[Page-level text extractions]
Segment Open
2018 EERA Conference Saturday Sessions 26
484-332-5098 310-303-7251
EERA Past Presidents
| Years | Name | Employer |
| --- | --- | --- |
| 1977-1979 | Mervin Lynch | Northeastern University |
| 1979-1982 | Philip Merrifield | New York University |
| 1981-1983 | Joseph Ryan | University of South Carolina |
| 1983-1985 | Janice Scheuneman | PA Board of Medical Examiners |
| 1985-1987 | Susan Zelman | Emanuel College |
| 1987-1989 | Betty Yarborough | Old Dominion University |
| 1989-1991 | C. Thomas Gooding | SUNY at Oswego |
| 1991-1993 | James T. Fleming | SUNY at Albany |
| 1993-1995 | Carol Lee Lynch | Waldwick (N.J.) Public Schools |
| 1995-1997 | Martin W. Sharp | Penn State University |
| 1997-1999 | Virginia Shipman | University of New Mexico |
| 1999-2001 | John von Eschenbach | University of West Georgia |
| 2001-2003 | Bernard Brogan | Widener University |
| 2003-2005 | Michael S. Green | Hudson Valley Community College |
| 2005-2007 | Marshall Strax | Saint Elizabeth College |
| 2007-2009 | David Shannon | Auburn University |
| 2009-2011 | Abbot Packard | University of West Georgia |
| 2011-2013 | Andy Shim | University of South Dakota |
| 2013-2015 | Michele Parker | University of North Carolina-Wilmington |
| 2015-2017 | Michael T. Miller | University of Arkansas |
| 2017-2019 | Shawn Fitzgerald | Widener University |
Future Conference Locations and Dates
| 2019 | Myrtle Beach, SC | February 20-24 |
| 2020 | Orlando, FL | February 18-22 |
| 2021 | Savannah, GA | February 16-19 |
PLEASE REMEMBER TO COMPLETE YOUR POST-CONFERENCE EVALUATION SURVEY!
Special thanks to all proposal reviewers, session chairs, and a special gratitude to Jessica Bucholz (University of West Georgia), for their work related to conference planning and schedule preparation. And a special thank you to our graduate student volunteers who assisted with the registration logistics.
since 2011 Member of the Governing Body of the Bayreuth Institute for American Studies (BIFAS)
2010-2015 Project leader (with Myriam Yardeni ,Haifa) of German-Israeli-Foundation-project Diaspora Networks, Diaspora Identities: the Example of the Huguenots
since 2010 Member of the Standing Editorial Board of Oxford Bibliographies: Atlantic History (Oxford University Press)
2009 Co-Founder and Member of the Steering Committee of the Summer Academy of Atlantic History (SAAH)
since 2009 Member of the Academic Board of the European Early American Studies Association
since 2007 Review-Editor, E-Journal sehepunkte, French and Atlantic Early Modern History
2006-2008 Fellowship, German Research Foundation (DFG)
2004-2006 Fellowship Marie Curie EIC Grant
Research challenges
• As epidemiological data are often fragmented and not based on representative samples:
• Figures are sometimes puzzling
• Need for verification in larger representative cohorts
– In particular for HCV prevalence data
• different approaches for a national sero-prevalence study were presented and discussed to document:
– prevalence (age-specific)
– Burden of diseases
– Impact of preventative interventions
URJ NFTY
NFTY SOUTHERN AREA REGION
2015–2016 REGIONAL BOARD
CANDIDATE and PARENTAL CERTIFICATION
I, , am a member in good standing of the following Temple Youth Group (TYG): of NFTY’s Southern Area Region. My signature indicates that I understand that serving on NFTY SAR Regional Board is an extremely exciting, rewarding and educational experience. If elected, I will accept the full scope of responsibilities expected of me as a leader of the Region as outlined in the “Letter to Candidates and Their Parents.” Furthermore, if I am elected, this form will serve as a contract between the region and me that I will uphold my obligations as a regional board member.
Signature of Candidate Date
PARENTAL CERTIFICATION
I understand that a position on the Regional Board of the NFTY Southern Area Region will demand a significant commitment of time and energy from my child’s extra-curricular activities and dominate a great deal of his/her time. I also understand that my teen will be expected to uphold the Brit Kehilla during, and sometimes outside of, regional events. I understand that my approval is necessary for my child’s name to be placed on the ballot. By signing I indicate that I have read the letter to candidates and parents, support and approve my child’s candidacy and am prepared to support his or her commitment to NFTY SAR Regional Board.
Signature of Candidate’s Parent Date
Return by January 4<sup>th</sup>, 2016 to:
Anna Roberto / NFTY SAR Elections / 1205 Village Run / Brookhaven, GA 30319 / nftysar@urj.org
Segment Closed
**Exercise brief:** Bring together all lines of the entries above in which the string "prevalence" occurs.

**Written reply:**
– In particular for HCV prevalence data
• different approaches for a national sero-prevalence study were presented and discussed to document:
– prevalence (age-specific)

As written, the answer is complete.